В конечном счете, подумал он, Пушкин писал «из Шенье», а Мицкевич «из Байрона», я имею право на то, чтобы сделать эту главу понятной Мареку Квициньскому: он постоянно видел лицо юноши перед собою. Неужели не пощадят? Мальчик ведь еще, должен жить…
…Дзержинский оторвался от книги. Какое же надо было иметь мужество и гражданское достоинство, чтобы эдак-то писать во времена Екатерины, когда всякая мысль подвергалась цензуре и каралась смертью?!
Ночью работать не решился, дежурил поганец стражник, постоянно подсматривает в глазок, завтра же донесет про книгу, отберут.
Писать начал, едва рассвело, стражник сменился, работалось до хруста, испытывал счастье, прикасаясь к поразительному слову мастера.
Во время прогулки Дзержинский незаметно сунул переведенные на польский странички в левую руку Квициньского, пальцы юноши были ледяными — тюремный кузнец зажал кандалы на запястьях сверх меры.
— Почитай, — шепнул Дзержинский.
— Что это?
— Почитай, — повторил Дзержинский. — Это в продолжение нашего разговора. Вторую часть закончу завтра.
— Так меня сегодня, может, на эшафот увезут.
— Нет.
— Почему ты так уверенно говоришь. Переплетчик? — Юноша потянулся к Дзержинскому. Ничто так не дорого человеку, как слово надежды в устах старшего.
— Потому что всегда надо верить в добро, которое есть выявление здравого смысла.
Квициньский презрительно усмехнулся.
— Ты успокаиваешь меня, словно ксендз.
— С точки зрения ксендза я говорю ересь.
Стражник, наблюдавший за ними, рявкнул:
— А ну прекратить разговоры!
Вернувшись в камеру, Дзержинский сразу же сел к столу, тянуло работать, работа — это спасение, тягостное ожидание очередного допроса, гадание о будущем ломает человека, делает его истериком, лишает сна и погружает в безнадежный мир иллюзий, которые суть главный враг поступка, то есть поиска пути к свободе.

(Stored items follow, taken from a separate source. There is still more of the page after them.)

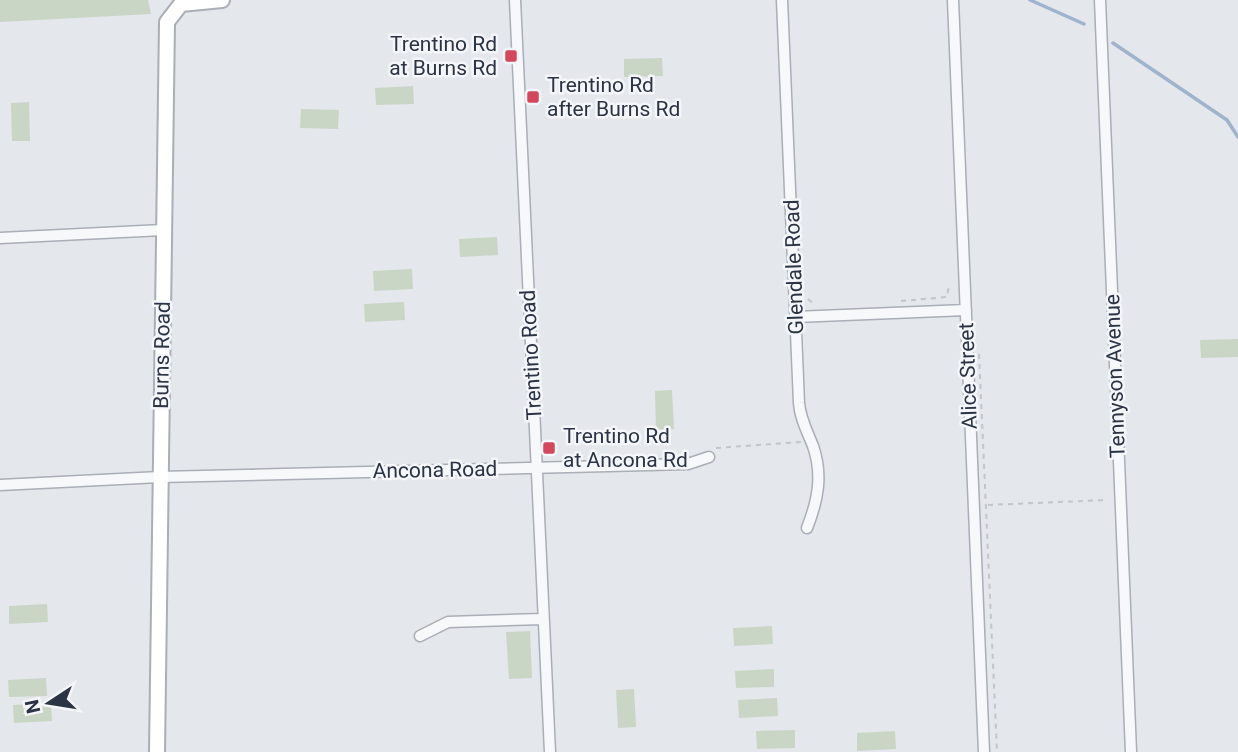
<svg xmlns="http://www.w3.org/2000/svg" width="1238" height="752" viewBox="0 0 1238 752" font-family="Roboto,sans-serif">
<style>
.green{fill:#c9d6c5}
.lines{fill:none;stroke-linecap:round;stroke-linejoin:round}
.stream{stroke:#9fb4cc;stroke-width:3.5}
.street-casing{stroke:#a9aeb7;stroke-width:13}
.secondary-casing{stroke:#a9aeb7;stroke-width:18}
.path{stroke:#c2c5cb;stroke-width:2;stroke-dasharray:5 5;stroke-linecap:butt}
.street{stroke:#f7f8fa;stroke-width:10}
.secondary{stroke:#fff;stroke-width:14}
.poi-dot{fill:#d1495b;stroke:#f4f6f9;stroke-width:2.5}
.labels{text-anchor:middle;stroke-width:5;stroke-linejoin:round;paint-order:stroke}
.poi-label{font-size:21px;fill:#2b3445;stroke:#f4f6f9;text-anchor:start}
.street-label{font-size:21px;fill:#2b3445;stroke:#f4f6f9}
</style>
<rect width="100%" height="100%" fill="#e4e7ec"/>
<path class="green" d="M0,0H148L151,14L0,22Z
M662,58L663,76L624,77V59Z
M413,86L414,104L376,105L375,88Z
M29,102L30,141H12L11,103Z
M301,109L339,110L338,129L300,128Z
M497,237L498,255L460,257L459,239Z
M412,269L413,289L374,291L373,271Z
M404,302L405,320L365,322L364,304Z
M1238,339V357L1201,358L1200,340Z
M672,390L674,429L656,430L655,391Z
M47,604L48,622L9,624V606Z
M772,626L773,644L734,646L733,628Z
M530,631L532,678L509,679L506,632Z
M774,669V687L736,688L735,671Z
M46,678L47,696L9,697L8,680Z
M634,689L636,727L618,728L616,690Z
M777,698L778,716L739,718L738,700Z
M51,703L52,721L14,723L13,705Z
M795,730V748L757,749L756,731Z
M895,731L896,749L857,751V733Z"/>
<g class="lines">
<path class="stream" d="M1030,0L1084,24
M1113,43L1227,120L1238,137"/>
<defs>
<path id="street" d="M515,0L550,752
M782,0L799,403C800,418 807,431 813,446C823,475 818,500 807,528
M953,0L984,752
M1100,0L1131,752
M0,238L163,230
M795,317L966,310
M0,485L160,477L688,464L709,457
M420,636L448,622L543,619"/>
<path id="secondary" d="M157,752L167,22L181,4L222,0"/>
</defs>
<use href="#street" class="street-casing"/>
<use href="#secondary" class="secondary-casing"/>
<path class="path" d="M808,299L815,305
M901,301L947,297L949,285
M979,354L997,752
M716,448L801,442
M988,505L1106,500"/>
<use href="#street" class="street"/>
<use href="#secondary" class="secondary"/>
</g>
<g class="poi-dot">
<rect x="504" y="49" width="14" height="14" rx="3.5"/>
<rect x="526" y="90" width="14" height="14" rx="3.5"/>
<rect x="542" y="441" width="14" height="14" rx="3.5"/>
</g>
<g class="labels">
<g class="poi-label">
<text x="497" y="51" text-anchor="end">Trentino Rd<tspan x="497" dy="24">at Burns Rd</tspan></text>
<text x="547" y="92">Trentino Rd<tspan x="547" dy="24">after Burns Rd</tspan></text>
<text x="563" y="443">Trentino Rd<tspan x="563" dy="24">at Ancona Rd</tspan></text>
</g>
<g class="street-label">
<text transform="translate(794 267) rotate(-92)" y="7">Glendale Road</text>
<text transform="translate(162 355) rotate(-89)" y="7">Burns Road</text>
<text transform="translate(531 355) rotate(-93)" y="7">Trentino Road</text>
<text transform="translate(968 376) rotate(-92)" y="7">Alice Street</text>
<text transform="translate(1115 376) rotate(-92)" y="7">Tennyson Avenue</text>
<text transform="translate(435 470) rotate(-1)" y="7">Ancona Road</text>
</g>
</g>
<g transform="translate(49 703) rotate(258)" stroke="#f4f6f9" stroke-width="5" paint-order="stroke">
<path d="M0-5L12 26L0 18L-12 26Z" fill="#2b3445"/>
<text y="-10" font-size="19" font-weight="bold" text-anchor="middle" fill="#2b3445">N</text>
</g>
</svg>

Надо бы, подумал Дзержинский, уже загодя готовить школьные программы, которые мы предложим детям после революции. Без Радищева невозможно понять величие революционной мысли России, с него начинать надо изучение русского освободительного движения.
Дзержинский походил по камере, остановился возле окна, заколочено: сырость, духота, смрад, начал вспоминать, когда Лютер восстал против папства. Кажется, в пятьсот семнадцатом. Или в девятнадцатом. Тридцать лет прошло с той поры, как курфюрст Бертольд провозгласил зверство, то есть запрет на мысль, выраженную словом… Как ужасно, что истории нас учат столь поверхностно! Суть этой науки о будущем — именно так, история дает возможные модели будущего, — ушлые цензоры из министерства просвещения сводят к зубрежке дат. Живая мысль, правда, купируется порою начинает казаться, что главной задачей педагогов является желание вызвать в учениках ненависть к предмету, который невозможно одолеть без слепой зубрежки. А литература? Как у нас учат Мицкевича? Да не учат его, потому что Петербург боится его памяти! И с Пушкиным не лучше! Выучи: «Я помню чудное мгновенье» — и хватит «Записки о Пугачевском бунте» — ни-ни, детям этого не надо, зачем ранить впечатлительные души?
Тем не менее современная русская инквизиция не сможет держаться так долго, как подлинная, западноевропейская. Поезда, телефоны, телеграф, пароходы, воздухоплавание — все это сблизило народы, сделало их взаимосообщающимися. Марксизм, как наука, оформился и заявил себя по-настоящему в шестидесятых годах, а уже в восьмидесятых Плеханов с Аксельродом принесли его в Россию, через двадцать пять лет после этого началась революция — против имперской инквизиции, за права народа. Взаимосвязанность мира — факт объективный, и как бы ни хотели польские националисты или русские шовинисты законсервировать «самость», прогресс им этого не позволит.